Data analysts are sometimes challenged to quickly understand and discover valuable insights from new data sets or data sources. This can be an overwhelming task, especially if there’s no metadata documentation available and/or no subject-matter experts available to help. When business leaders and executives are looking for fast answers to their questions, you need to be ready to respond with high quality BI and analytics. Here are some best practices to quickly familiarize yourself with uncharted data sources in SQL databases.
Explore the Schema
You’ll often need to begin by selecting sample data from many different tables. This will help you get an initial idea of what information is available and how/where it’s stored in the database. Make note of the tables that seem to hold data critical to the analysis you want to perform. Run COUNT and COUNT DISTINCT functions on all critical tables to discover which column(s) define a unique row in that table. For these critical tables, identify which columns seem most pertinent to your analysis and which columns might link up with other tables of interest. Innovative business insights are usually derived from data in many tables across the database, so table joins are important to determine at this stage.
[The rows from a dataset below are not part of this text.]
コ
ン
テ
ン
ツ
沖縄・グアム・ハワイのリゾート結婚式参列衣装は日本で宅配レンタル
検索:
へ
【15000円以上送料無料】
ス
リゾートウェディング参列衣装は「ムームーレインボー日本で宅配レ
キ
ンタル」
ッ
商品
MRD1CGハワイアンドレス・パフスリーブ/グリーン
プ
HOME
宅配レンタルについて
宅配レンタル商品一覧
Run Simple Statistics on Critical Tables
When you’ve identified the tables containing data critical to your analysis, you should explore those tables further with some high-level statistics. With sales data, for example, you might want to look at daily/monthly/yearly totals for sales revenue, number of customers, etc. You might look at the breakdowns by customer type, market region, product SKU, etc. Use the MIN and MAX functions to see the range of values in critical numeric or date columns. This will help you identify data that seems out of bounds and should potentially be excluded from your analysis (e.g. dates in the future, default dates like 1/1/1900, negative or blank revenue values).
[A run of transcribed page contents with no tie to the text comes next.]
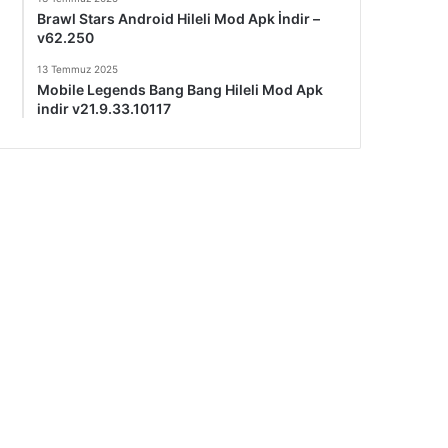
Brawl Stars Android Hileli Mod Apk İndir –
v62.250
13 Temmuz 2025
Mobile Legends Bang Bang Hileli Mod Apk
indir v21.9.33.10117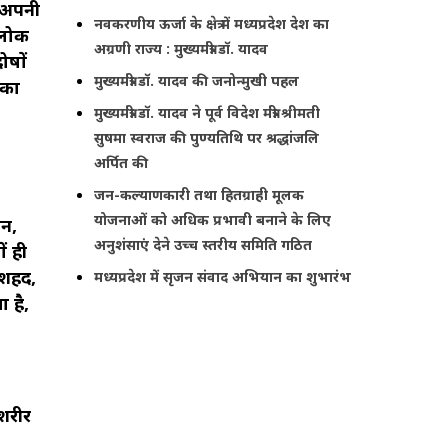
े अपनी
नवकरणीय ऊर्जा के क्षेत्र में मध्यप्रदेश देश का
ृ लोक
अग्रणी राज्य : मुख्यमंत्री डॉ. यादव
ोषों
मुख्यमंत्री डॉ. यादव की जनोन्मुखी पहल
 का
मुख्यमंत्री डॉ. यादव ने पूर्व विदेश मंत्री श्रीमती
सुषमा स्वराज की पुण्यतिथि पर श्रद्धांजलि
अर्पित की
जन-कल्याणकारी तथा हितग्राही मूलक
योजनाओं को अधिक प्रभावी बनाने के लिए
धन,
अनुशंसाएं देने उच्च स्तरीय समिति गठित
ं ही
ि शहद,
मध्यप्रदेश में सृजन संवाद अभियान का शुभारंभ
 है,
 शरीर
Check Findings with Accepted Business Knowledge
Once you have an idea of where the critical data is stored and some high-level summary statistics about that data, it’s a good time to compare your findings with accepted business knowledge. Do the statistics you’re pulling align with published reports within the organization? If not, can you speak with the owners of those reports to understand the discrepancies? Is there a reporting application available that can help you check the summary statistics or even validate column definitions/values on individual records?
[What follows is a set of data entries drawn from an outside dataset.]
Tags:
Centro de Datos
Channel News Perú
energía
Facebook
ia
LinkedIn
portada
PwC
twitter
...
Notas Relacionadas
Document What You’ve Learned
It’s always a good idea to take notes as you go through this data exploration. As you complete the initial exploration, you may want to add structure and details to your notes so they can serve as good reference documents for you in the future. More than likely, you’ll end up sharing your documentation with others in your company who need to access and utilize the same data. Standard reference documentation is an important part of data management and governance that can help ensure everyone is interpreting and using the data in a consistent way.
Start your Analysis
Now that you have a better understanding of the available data, you are ready to begin your actual analysis! It’s important to continue to tread lightly at this point since you aren’t truly an expert on this data yet. When you believe you’ve discovered important insights, it’s prudent to run your findings by a knowledgeable peer for a sanity check before sharing more broadly. If the peer uncovers any incorrect logic or assumptions in your analysis, make sure you update your metadata documentation appropriately.